━━━ EXTRACTED RECORDS ━━━
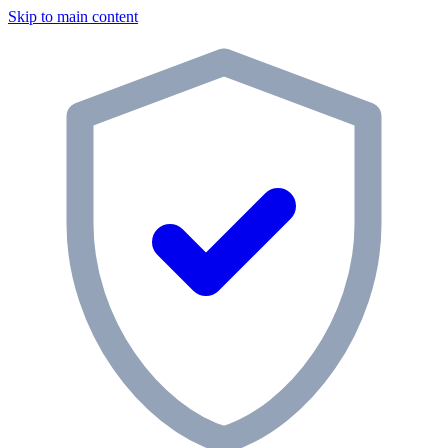
Skip to main content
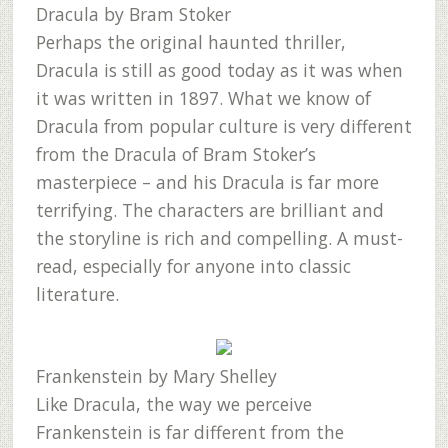
Dracula
by Bram Stoker
Perhaps the original haunted thriller,
Dracula is still as good today as it was when
it was written in 1897. What we know of
Dracula from popular culture is very different
from the Dracula of Bram Stoker’s
masterpiece – and his Dracula is far more
terrifying. The characters are brilliant and
the storyline is rich and compelling. A must-
read, especially for anyone into classic
literature.
Frankenstein
by Mary Shelley
Like Dracula, the way we perceive
Frankenstein is far different from the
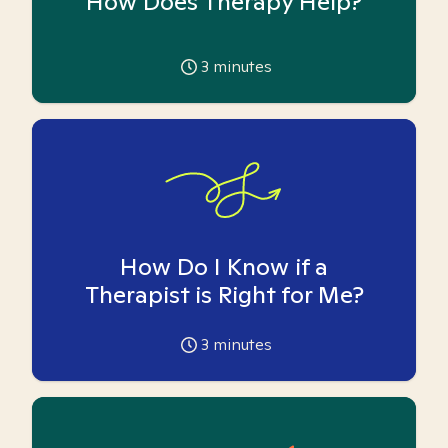
How Does Therapy Help?
3
minutes
How Do I Know if a
Therapist is Right for Me?
3
minutes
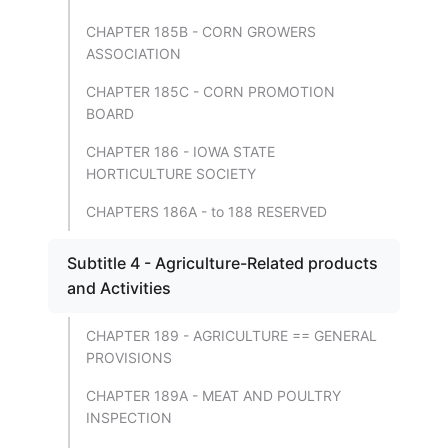
CHAPTER 185B - CORN GROWERS
ASSOCIATION
CHAPTER 185C - CORN PROMOTION
BOARD
CHAPTER 186 - IOWA STATE
HORTICULTURE SOCIETY
CHAPTERS 186A - to 188 RESERVED
Subtitle 4 - Agriculture-Related products
and Activities
CHAPTER 189 - AGRICULTURE == GENERAL
PROVISIONS
CHAPTER 189A - MEAT AND POULTRY
INSPECTION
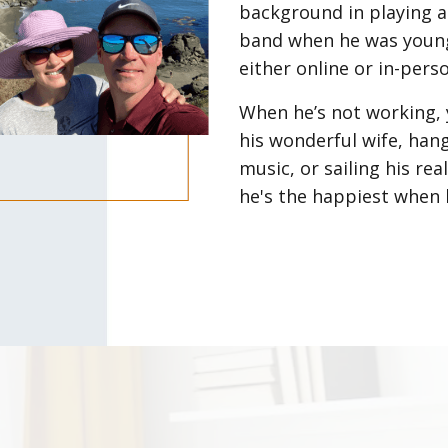
background in playing a
band when he was young.
either online or in-pers
When he’s not working, 
his wonderful wife, hang
music, or sailing his re
he's the happiest when 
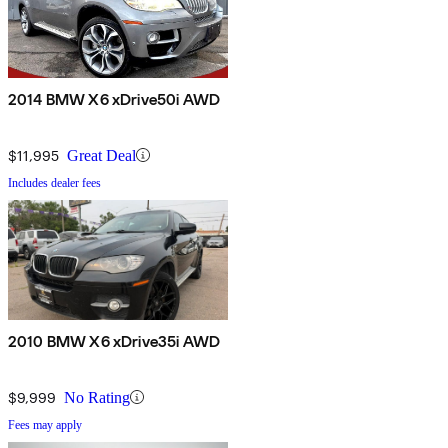
2014 BMW X6 xDrive50i AWD
$11,995
Great Deal
Includes dealer fees
2010 BMW X6 xDrive35i AWD
$9,999
No Rating
Fees may apply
━━━
## EXERCISE GOAL
Whichever lines of the data include the word "from", pull them out.

## RESULT BELOW
Dracula from popular culture is very different
from the Dracula of Bram Stoker’s
Frankenstein is far different from the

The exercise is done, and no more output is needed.